Village suspends Sixth Street rebuild

Federal grant jeopardy means fate of all-brick road is on hold for a couple months

There will be no special service area to help pay for an all-brick Sixth Street, at least for now.

At Tuesday night’s Hinsdale Village Board meeting, trustees voted to terminate the plan to increase property taxes for residents along the roadway between Grant Street and County Line Road to bridge the funding gap for the reconstruction. The decision was made after Congress failed to pass a 2025 federal budget that was expected to include a $1.1 million grant for the project. A stripped-down stop-gap measure to fund the government through March was passed instead, Village President Tom Cauley explained.

“(Congress) basically agreed to fund the government day to day and push everything else off until March,” Cauley reported. “I think that the best thing for us to do at this point is to withdraw the SSA and restart it after March when we know for sure that we’ve got the $1.1 million.”

He said village manager Kathleen Gargano received encouraging signals from U.S. Rep. Jesus “Chuy” Garcia (D-4, Chicago) that the funding ultimately will come through.

“(Garcia) still thinks the $1.1 million grant is likely to be awarded, but we won’t know for sure until March,” Cauley said.

As part of the $4.5 million project to reconstruct the four-block stretch, the village had planned to spend $800,000 on brick intersections and at the meeting points with Garfield and County Line, and use asphalt for the rest of the street. But residents urged the village to preserve the entire brick-surfaced stretch, which would cost an additional $2 million.

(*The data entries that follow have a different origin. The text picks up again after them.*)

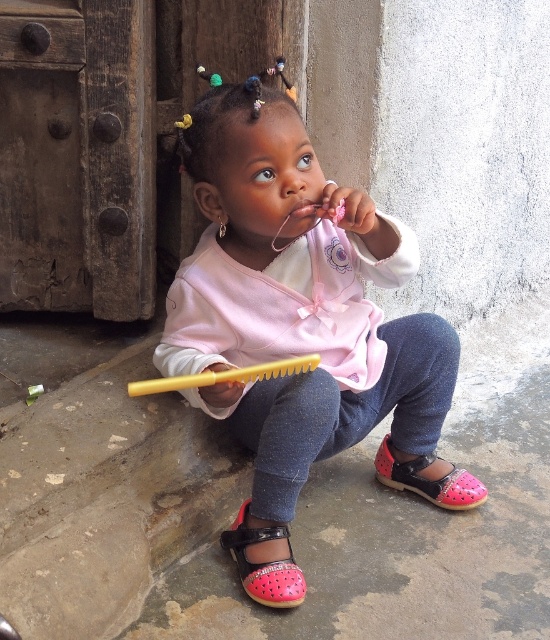
You are a parent trying to decide whether to let your child play with the pink fabric at center and the yellow plastic brush at lower center. Considering their sizes, which one is taller?

The pink fabric at center is taller than the yellow plastic brush at lower center.

You are a delivery person trying to place a small package between the pink fabric at center and the yellow plastic brush at lower center. The package is 9 inches long. Can you fit it between them?

The pink fabric at center and yellow plastic brush at lower center are 8.53 inches apart. Since the package is 9 inches long, it cannot fit between them as the distance is shorter than the package length.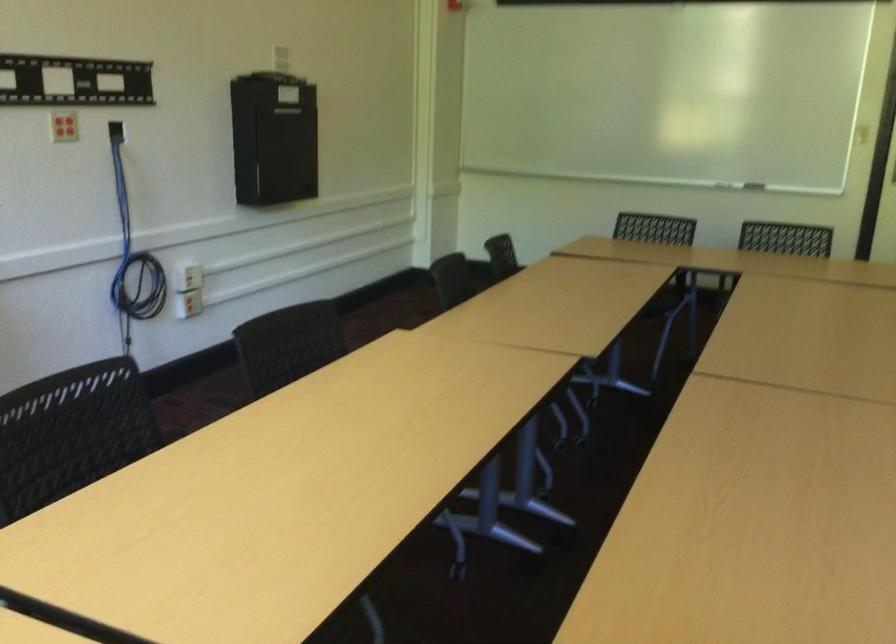
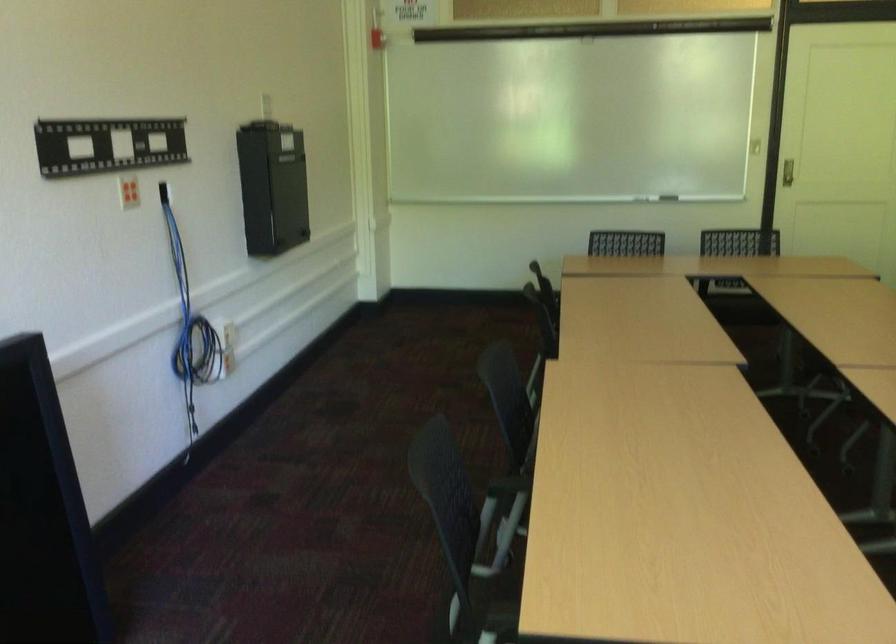
Locate, in the second image, the point that corresponds to pixel 218 442 in the first image.

(506, 486)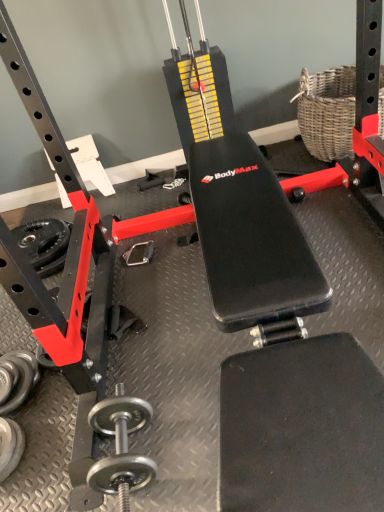
Question: Considering the positions of point (11, 398) and point (296, 105), is point (11, 398) closer or farther from the camera than point (296, 105)?

Choices:
 (A) closer
 (B) farther

Answer: (A)

Question: From the image's perspective, is silver metallic dumbbell at lower left, which is the third dumbbell in right-to-left order, located above or below woven wicker basket at upper right?

Choices:
 (A) above
 (B) below

Answer: (B)

Question: Based on their relative distances, which object is farther from the rubberized black weight at lower left?

Choices:
 (A) polished silver dumbbell at lower left, marked as the first dumbbell in a right-to-left arrangement
 (B) silver metallic dumbbell at lower left, placed as the 2th dumbbell when sorted from right to left
 (C) silver metallic dumbbell at lower left, which is the third dumbbell in right-to-left order
 (D) woven wicker basket at upper right

Answer: (D)

Question: Based on their relative distances, which object is farther from the silver metallic dumbbell at lower left, which is the third dumbbell in right-to-left order?

Choices:
 (A) woven wicker basket at upper right
 (B) rubberized black weight at lower left
 (C) silver metallic dumbbell at lower left, placed as the 2th dumbbell when sorted from right to left
 (D) polished silver dumbbell at lower left, which ranks as the third dumbbell in left-to-right order

Answer: (A)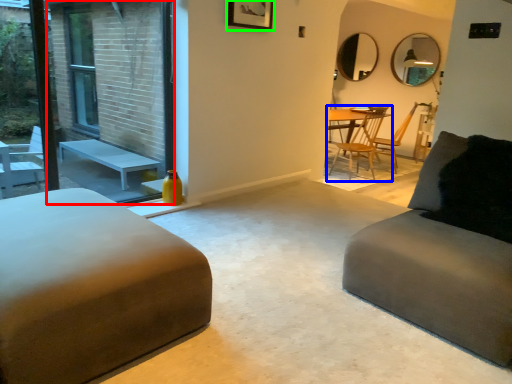
Question: Based on their relative distances, which object is farther from screen door (highlighted by a red box)? Choose from chair (highlighted by a blue box) and picture frame (highlighted by a green box).

Choices:
 (A) chair
 (B) picture frame

Answer: (A)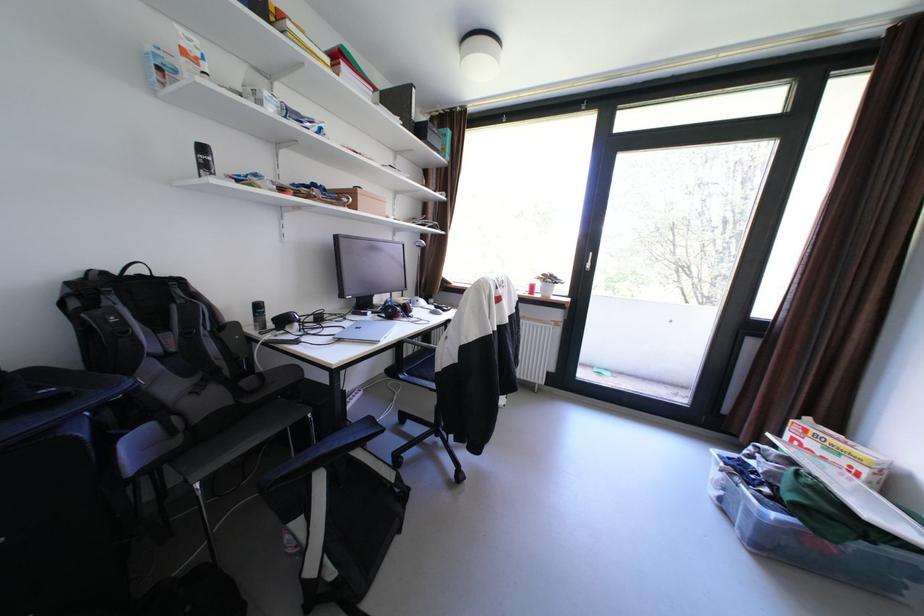
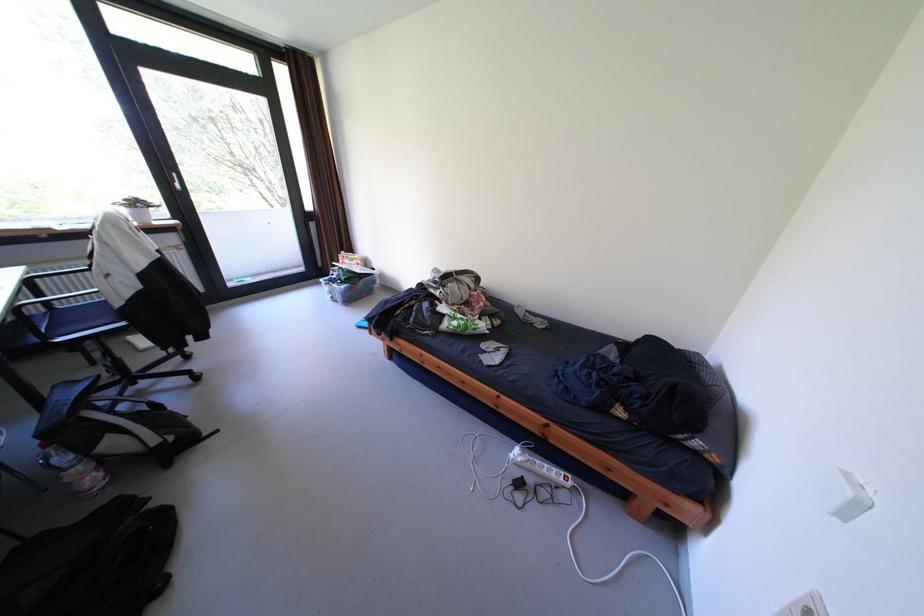
Where in the second image is the point corresponding to (561,280) from the first image?

(149, 205)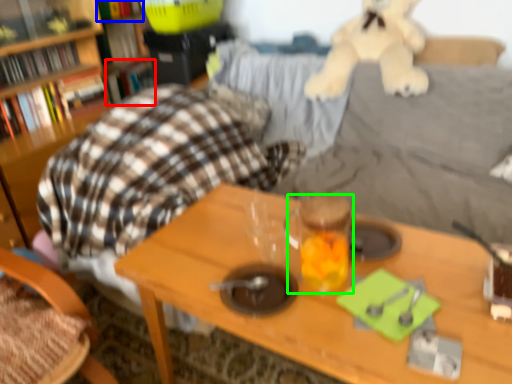
Question: Estimate the real-world distances between objects in this image. Which object is farther from book (highlighted by a red box), book (highlighted by a blue box) or beverage (highlighted by a green box)?

Choices:
 (A) book
 (B) beverage

Answer: (B)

The SSA idea was introduced last fall to bridge the gap. At a public hearing in December, the possibility of the grant emerged. The federal funding would reduce the residents’ burden from $2 million to $900,000 and reduce the average cost to an SSA homeowner from $7,262 a year to $2,300 a year per parcel. Residents can defeat the SSA by collecting petitions signed by 51 percent of property owners and taxpayers.

The delay means the work timeframe, which had been set for this year, has been pushed to 2026. Cauley noted the Illinois Environmental Protection Agency is keen on the village separating the sanitary and stormwater sewers as part of the project.

“We’re going to get an extension from (the IEPA), I don’t think that should be a problem given that the apple cart was upset by what Congress did,” he said.

Cauley also downplayed the potential for cost increases due to the delay, projecting that price hikes seen during COVID will subside.

“We’ve conservatively estimated the budget, so any likely cost increases will be encompassed in the budget we’ve already put forth,” he said.

If and when the SSA process is restarted, a new public hearing will be held, village officials stated.

“Everything we talked and thought about in December will remain the same,” Cauley said. “The only thing we’re really doing is putting it off until the $1.1 million grant is actually dispersed.”